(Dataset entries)
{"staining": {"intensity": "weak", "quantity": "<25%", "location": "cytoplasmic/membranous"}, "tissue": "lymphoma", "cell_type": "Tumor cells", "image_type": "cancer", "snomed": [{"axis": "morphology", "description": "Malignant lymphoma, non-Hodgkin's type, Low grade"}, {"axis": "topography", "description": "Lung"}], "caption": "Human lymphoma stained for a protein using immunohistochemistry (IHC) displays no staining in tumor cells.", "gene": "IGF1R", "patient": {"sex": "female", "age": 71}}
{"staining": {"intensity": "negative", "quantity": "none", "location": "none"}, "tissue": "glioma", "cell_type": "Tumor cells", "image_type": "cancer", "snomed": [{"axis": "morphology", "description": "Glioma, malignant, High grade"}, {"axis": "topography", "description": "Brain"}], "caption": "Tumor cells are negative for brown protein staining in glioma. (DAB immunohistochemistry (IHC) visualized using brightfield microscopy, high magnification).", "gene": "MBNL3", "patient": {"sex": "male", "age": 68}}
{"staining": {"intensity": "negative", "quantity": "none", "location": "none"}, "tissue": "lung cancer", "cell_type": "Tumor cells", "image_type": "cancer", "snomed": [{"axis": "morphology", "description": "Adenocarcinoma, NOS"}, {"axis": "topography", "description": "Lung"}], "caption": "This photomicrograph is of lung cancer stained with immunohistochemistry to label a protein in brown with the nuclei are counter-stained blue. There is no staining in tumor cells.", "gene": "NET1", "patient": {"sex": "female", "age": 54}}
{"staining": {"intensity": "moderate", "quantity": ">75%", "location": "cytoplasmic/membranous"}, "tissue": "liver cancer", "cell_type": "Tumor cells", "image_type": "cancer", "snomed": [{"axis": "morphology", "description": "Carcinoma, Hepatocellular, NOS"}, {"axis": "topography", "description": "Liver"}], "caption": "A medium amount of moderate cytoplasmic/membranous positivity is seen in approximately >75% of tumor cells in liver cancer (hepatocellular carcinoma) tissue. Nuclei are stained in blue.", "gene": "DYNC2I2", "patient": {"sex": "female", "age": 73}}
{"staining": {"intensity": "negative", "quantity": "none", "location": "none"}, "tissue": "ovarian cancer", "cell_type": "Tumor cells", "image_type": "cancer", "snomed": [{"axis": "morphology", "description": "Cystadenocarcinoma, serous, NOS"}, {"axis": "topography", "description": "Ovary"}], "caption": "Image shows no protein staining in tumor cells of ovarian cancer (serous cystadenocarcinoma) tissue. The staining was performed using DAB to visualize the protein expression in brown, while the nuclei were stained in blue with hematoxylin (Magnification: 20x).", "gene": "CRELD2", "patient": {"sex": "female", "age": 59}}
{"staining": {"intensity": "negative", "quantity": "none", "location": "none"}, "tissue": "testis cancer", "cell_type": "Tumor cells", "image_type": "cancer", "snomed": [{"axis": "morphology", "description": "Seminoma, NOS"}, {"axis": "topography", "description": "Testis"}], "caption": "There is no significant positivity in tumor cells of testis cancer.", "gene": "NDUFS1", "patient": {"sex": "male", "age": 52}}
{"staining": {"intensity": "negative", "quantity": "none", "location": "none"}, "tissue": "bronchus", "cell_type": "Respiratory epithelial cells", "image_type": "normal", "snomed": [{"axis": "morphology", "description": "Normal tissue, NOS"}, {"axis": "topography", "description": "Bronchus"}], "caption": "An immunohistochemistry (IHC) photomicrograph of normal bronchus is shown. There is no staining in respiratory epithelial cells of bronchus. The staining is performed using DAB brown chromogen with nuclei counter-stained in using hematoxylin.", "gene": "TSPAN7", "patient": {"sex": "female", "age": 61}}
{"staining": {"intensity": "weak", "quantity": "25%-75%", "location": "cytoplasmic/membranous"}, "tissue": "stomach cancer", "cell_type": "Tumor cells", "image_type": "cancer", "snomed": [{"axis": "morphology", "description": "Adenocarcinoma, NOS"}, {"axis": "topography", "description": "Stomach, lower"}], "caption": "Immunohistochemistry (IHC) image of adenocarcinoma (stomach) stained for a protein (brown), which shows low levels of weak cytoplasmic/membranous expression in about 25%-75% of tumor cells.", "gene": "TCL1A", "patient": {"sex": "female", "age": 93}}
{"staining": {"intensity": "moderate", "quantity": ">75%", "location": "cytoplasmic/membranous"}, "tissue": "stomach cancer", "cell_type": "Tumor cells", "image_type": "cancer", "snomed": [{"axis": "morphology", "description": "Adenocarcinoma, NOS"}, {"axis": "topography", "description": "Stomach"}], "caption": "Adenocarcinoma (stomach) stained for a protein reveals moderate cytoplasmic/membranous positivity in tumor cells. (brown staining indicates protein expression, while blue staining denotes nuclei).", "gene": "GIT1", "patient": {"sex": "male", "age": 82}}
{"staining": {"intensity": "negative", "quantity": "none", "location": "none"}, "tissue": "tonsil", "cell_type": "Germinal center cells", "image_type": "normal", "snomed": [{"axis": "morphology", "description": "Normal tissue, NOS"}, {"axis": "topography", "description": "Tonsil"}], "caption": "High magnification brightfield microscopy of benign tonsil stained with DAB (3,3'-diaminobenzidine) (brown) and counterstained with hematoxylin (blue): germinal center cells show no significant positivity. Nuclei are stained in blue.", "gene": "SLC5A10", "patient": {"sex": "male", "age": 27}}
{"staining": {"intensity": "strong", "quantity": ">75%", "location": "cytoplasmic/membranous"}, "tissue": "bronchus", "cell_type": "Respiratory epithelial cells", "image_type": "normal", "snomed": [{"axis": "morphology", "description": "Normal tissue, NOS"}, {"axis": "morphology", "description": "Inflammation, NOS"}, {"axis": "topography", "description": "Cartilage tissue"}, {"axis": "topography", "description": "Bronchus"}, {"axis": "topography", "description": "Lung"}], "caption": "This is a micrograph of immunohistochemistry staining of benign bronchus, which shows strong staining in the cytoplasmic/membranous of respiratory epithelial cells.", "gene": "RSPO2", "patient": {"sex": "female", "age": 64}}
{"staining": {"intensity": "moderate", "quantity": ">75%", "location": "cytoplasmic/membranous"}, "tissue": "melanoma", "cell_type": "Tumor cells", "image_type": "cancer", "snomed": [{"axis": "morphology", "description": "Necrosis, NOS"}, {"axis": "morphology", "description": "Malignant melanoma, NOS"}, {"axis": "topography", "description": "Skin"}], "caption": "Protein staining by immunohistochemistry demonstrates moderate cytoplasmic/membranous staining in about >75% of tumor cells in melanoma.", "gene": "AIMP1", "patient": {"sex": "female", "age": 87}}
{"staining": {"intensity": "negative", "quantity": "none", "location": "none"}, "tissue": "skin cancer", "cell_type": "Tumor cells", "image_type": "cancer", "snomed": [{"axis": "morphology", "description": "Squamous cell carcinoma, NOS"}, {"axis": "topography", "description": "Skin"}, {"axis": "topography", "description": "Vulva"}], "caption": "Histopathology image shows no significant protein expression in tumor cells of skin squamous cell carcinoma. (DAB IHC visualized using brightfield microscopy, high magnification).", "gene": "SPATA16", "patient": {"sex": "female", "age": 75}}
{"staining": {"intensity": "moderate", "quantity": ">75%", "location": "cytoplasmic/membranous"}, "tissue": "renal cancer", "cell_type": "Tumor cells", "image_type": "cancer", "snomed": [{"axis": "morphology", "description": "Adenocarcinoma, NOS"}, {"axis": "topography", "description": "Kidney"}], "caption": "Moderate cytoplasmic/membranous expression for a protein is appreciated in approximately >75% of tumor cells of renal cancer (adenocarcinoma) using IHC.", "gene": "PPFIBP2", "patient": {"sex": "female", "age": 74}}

* Work to complete
Say how many lines in the records hold the string "which". Give no other words.

* Exercise result
2